How convenient. No trip to Milwaukee, no major speech before an audience of tens of millions of television viewers. Cynical? I doubt it.

Axios handicaps it this way:

The case for Harris: Biden’s brain trust — Steve Ricchetti, Mike Donilon and Ted Kaufman — skew older and have deep and trusting relationships with many of the Obama and Clinton veterans who are advocating for Harris.

  • It rests in part on her prosecutorial skills, which could help her attack the Trump administration with discipline.

The case for Rice: Rice is getting a big bounce from Obama people who claim her presence on the ticket would guarantee the enthusiastic presence of both Barack and Michelle Obama on the campaign trail.

  • If the contest comes down to a popularity contest with Obama alumni, Rice has an edge — and Rice allies point to her White House experience.
  • Her team acknowledges Republicans will trot out her early misstatements about the Benghazi attacks that were based on incomplete intelligence she’d been given, and she wants to defuse that by bringing it up herself.

My gut has told me for months it will be Harris.
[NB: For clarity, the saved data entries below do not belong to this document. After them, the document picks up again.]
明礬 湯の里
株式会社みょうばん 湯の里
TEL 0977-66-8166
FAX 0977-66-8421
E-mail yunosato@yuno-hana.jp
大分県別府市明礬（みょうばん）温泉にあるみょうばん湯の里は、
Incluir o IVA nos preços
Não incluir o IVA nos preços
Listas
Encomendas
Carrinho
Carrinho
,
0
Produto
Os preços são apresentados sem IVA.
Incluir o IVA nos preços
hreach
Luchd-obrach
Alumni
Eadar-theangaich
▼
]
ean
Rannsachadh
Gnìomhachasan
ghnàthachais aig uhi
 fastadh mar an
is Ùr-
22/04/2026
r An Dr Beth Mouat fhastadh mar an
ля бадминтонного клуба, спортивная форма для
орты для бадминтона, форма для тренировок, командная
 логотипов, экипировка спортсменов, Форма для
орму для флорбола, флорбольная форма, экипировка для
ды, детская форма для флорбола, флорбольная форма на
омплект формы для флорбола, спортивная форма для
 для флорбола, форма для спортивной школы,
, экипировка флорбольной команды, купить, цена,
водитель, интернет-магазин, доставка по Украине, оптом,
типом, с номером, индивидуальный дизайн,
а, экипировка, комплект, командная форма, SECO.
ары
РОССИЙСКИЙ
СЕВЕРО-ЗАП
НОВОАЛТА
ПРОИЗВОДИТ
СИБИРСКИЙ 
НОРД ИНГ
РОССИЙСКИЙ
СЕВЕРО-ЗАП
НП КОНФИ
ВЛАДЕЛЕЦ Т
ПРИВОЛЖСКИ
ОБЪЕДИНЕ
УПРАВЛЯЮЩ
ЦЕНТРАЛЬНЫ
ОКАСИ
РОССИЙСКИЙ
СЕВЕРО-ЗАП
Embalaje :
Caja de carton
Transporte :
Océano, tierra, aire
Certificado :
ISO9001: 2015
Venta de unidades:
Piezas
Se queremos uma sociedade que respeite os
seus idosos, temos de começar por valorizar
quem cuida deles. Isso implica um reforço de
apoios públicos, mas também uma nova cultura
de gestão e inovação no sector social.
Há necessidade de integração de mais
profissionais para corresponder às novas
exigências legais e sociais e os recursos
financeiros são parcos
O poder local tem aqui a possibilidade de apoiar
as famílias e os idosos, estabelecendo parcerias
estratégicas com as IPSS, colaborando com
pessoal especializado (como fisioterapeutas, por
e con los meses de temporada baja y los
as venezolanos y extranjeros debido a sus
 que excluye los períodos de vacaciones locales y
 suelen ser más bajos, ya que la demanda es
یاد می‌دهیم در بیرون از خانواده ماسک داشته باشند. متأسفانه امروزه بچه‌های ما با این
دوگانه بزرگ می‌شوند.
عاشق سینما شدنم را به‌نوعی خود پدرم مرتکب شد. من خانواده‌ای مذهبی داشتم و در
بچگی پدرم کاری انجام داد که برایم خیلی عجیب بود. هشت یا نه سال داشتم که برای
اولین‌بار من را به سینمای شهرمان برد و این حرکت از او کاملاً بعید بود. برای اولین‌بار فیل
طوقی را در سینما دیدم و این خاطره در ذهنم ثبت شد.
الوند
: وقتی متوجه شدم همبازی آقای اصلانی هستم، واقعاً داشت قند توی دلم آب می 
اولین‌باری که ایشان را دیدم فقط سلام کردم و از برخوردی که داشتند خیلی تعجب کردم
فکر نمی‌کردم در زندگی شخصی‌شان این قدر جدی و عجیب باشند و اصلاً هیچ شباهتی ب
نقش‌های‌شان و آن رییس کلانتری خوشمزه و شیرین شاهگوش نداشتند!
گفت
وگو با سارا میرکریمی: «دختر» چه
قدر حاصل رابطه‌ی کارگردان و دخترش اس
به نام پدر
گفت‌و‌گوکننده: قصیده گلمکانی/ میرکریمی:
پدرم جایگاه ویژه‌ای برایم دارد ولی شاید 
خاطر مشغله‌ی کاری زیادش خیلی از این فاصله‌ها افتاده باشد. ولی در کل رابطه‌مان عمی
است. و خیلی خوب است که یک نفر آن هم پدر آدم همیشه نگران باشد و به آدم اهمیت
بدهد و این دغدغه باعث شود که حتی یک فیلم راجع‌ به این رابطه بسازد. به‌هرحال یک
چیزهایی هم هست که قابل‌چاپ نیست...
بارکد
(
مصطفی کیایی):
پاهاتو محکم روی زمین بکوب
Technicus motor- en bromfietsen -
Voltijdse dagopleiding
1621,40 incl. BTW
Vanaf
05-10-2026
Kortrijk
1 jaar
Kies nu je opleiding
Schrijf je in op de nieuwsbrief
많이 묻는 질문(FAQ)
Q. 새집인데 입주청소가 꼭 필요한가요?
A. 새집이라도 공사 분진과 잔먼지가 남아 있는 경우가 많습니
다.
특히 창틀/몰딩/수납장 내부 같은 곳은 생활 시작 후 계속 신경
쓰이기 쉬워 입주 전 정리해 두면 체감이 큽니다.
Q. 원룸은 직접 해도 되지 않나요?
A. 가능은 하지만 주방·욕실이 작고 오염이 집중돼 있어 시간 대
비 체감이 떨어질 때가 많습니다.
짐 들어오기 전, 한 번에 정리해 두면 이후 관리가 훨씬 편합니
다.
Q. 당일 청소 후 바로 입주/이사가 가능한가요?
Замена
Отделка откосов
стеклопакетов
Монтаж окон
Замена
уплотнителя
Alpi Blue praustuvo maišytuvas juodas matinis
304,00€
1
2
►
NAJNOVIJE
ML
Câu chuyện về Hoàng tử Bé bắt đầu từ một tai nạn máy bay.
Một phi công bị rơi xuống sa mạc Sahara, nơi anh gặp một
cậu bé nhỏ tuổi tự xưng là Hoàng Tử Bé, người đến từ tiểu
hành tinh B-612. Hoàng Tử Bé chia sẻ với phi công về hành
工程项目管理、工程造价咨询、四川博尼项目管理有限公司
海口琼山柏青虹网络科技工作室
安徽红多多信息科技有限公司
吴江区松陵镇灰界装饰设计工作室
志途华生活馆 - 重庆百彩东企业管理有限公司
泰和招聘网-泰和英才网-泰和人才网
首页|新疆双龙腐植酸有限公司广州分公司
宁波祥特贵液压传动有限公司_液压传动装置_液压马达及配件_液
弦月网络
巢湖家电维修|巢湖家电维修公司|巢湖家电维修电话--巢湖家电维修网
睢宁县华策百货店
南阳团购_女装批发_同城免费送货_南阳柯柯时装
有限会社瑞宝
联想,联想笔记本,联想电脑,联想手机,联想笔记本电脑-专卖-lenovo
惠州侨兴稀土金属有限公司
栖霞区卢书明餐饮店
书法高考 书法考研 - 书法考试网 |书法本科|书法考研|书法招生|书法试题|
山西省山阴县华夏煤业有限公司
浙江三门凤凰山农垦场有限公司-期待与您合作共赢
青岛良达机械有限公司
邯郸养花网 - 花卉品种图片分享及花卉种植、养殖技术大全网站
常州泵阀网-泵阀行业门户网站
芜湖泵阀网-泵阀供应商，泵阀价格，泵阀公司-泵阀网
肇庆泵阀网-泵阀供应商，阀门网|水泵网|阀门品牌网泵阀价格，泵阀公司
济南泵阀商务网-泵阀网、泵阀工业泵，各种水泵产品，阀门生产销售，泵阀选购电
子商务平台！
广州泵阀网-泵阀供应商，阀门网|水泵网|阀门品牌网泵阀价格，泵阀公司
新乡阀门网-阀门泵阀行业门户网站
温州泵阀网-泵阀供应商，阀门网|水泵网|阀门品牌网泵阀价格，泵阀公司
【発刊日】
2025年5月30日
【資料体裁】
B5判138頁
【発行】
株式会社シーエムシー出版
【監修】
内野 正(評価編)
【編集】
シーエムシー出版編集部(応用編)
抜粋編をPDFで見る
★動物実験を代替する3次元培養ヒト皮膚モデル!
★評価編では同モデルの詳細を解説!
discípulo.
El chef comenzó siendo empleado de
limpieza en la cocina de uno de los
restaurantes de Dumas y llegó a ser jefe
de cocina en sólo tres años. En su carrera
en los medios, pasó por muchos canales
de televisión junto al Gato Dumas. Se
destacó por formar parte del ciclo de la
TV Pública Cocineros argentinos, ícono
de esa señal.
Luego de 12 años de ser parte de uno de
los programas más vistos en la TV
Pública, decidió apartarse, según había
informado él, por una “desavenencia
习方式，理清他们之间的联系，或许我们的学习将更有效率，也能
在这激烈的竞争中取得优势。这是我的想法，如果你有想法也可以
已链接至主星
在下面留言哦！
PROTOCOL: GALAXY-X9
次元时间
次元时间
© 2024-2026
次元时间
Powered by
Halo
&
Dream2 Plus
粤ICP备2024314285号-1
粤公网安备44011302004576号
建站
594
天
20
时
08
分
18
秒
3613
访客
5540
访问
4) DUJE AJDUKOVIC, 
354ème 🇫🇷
Oh, the irony, if so.

During a June, 27, 2019 Democrat presidential primary debate, Harris leveled several serious body blows against Biden, jumping ugly on him over his past positions on race. Her money shot came while she was eviscerating him over his former position on school busing, with her carefully-planned, melodramatic “That little girl was me” shot.

Whether I’m right about Harris, or not, one thing is certain.

Whomever Biden selects will arguably be the most consequential vice presidential candidate selection since 1944, when Franklin D. Roosevelt tapped Harry S. Truman. FDR’s choice changed history.

Would a Vice President Kamala Harris do the same?